I have my list of books/stories to share. I have an extensive classroom library, both hard copy and digital. There are apps and sites galore to help teachers find texts. There are news outlets, story sites, like This American Life, Storycorp, The Moth, Radiolab, etc. to explore, to name a few. It would take a lifetime to read or listen to all the infinite stories. Sites like Artifact App and CommonLit help educators ask the essential questions to guide reading, too. And there are still libraries, with real librarians, who love nothing more than to talk and share ideas about texts. But that involves getting out of my bathrobe and the house. Hmmm. Tough call. (Oh, like you’ve never hung out in your robe until 1PM on summer break!)

 

Artifact App
Artifact App

 

So what are we teachers looking for when we ask others about text suggestions? We’re looking the same things as when we recommend books to other adults. We want something relevant, that may speak to us, that we can find some universal truth, or help us connect. And this is where the digital dopamine can’t help us: texts, be they on the screen or paper, give us a much more powerful sensation than digital ones.
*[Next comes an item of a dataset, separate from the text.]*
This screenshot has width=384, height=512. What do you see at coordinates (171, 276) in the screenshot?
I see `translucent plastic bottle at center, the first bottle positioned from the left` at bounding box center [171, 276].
Helping students understand these important brain functions will help them understand when a person hurts them on line, it feels real because our brains don’t know the difference. We want to share stories, and that drive gives me hope, for my students, and for myself.

McGuire writes:

I am reading books now more than I have in years. I have more energy, and more focus than I’ve had for ages. I have not fully conquered my digital dopamine addiction, though, but it’s getting there. I think reading books is helping me retrain my mind for focus.

While on the hunt for great texts, I plan on using my powers of digital organization and keep track, make a list, and add notes. But for the moment, I’m just going to make a sandwich.